By applying a constant vertical upward velocity to the topmost layer of graphene, the exfoliation processes of one-layer to ten-layer graphene were observed using molecular dynamics, and the bonding mechanism of graphene on an Si semiconductor substrate was clarified. The critical exfoliation velocities, adhesion forces, and adhesion energies were obtained. In two-layer and three-layer graphene systems, there were two critical exfoliation velocities. For the two-layer graphene system, the critical V_up values were 5.2 Å/ps and 12 Å/ps, respectively. For the three-layer graphene system, the critical V_up values were 6.98 Å/ps and 10.16 Å/ps, respectively.

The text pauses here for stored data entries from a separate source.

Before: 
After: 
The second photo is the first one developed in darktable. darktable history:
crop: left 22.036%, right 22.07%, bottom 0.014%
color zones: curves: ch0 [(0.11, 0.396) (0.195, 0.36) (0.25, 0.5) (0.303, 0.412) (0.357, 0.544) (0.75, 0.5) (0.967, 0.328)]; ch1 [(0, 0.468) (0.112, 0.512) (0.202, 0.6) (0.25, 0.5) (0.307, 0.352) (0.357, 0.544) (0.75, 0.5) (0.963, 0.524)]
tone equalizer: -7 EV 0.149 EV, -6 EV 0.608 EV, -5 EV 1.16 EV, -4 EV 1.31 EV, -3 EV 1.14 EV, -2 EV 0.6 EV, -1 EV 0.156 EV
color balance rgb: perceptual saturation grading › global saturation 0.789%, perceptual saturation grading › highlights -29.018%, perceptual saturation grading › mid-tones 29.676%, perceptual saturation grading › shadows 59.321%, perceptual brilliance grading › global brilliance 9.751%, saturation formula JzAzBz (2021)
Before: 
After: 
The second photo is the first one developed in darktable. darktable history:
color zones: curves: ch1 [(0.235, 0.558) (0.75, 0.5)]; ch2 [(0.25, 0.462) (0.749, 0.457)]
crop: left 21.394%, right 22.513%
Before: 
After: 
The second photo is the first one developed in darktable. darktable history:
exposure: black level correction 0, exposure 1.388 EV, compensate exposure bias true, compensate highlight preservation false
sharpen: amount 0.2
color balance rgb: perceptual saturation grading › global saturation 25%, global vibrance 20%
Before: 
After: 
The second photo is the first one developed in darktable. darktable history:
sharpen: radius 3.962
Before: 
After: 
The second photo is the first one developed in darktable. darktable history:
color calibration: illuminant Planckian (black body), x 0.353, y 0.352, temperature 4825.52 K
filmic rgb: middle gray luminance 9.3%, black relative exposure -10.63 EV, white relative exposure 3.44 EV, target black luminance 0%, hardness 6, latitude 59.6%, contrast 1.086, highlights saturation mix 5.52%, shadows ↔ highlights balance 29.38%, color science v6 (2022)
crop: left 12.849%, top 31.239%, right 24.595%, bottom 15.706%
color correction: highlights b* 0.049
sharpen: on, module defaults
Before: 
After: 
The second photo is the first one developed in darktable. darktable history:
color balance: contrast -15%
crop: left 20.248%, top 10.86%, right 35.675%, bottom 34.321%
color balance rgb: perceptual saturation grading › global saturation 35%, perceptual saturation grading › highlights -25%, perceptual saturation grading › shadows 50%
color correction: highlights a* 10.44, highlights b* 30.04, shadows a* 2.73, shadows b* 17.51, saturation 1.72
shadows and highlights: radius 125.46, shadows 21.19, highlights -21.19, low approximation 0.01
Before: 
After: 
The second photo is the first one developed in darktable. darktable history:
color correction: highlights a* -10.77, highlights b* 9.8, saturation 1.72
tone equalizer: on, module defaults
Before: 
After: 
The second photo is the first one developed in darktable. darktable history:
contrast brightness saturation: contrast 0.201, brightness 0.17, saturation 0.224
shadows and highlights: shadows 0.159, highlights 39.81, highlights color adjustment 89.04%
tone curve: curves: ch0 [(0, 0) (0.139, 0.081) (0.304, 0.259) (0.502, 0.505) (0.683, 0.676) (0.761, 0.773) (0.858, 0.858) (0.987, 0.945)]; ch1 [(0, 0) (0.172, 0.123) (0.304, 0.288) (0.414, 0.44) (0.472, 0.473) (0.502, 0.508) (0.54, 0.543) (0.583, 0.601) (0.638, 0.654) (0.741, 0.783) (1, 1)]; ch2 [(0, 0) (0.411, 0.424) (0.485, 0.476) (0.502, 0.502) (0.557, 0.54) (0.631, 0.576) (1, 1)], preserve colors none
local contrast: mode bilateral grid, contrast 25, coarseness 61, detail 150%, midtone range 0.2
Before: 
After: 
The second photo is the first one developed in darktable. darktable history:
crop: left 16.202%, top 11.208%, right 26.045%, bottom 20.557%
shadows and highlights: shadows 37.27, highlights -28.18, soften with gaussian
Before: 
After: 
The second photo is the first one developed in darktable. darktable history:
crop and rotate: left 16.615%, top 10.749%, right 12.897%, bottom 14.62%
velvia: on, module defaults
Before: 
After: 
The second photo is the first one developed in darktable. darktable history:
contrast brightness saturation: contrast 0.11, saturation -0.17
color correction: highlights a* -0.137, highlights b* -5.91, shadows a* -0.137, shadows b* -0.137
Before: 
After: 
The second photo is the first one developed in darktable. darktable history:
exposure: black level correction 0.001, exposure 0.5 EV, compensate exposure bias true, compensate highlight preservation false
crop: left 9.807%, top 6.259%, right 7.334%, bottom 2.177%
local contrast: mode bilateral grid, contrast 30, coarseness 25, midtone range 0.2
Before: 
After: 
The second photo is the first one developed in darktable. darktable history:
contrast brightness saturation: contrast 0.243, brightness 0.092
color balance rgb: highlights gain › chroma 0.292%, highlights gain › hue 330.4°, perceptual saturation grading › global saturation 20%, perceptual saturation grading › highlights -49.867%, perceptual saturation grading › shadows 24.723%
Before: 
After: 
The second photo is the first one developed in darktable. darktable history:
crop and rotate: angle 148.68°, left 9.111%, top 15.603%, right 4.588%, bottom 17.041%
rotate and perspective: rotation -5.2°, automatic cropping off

In these two systems, graphene layers cannot be exfoliated when the velocity is less than the first critical V_up. However, applying a relatively lower V_up in the range between the two critical exfoliation velocities can achieve the separation of the total number of graphene layers together. Applying a faster V_up beyond the second critical exfoliation velocity can only peel off the topmost layer. If the graphene layer number was four to ten, only the topmost layer could be exfoliated from the Si substrate at given velocities. The adhesion forces of one-layer to ten-layer graphene systems were in the range of 25.04 nN–74.75 nN and the adhesion energies were in the range of 73.5 mJ/m²–188.45 mJ/m². These findings are consistent with the experimental results previously reported in the literature, indicating the reliable bond strength.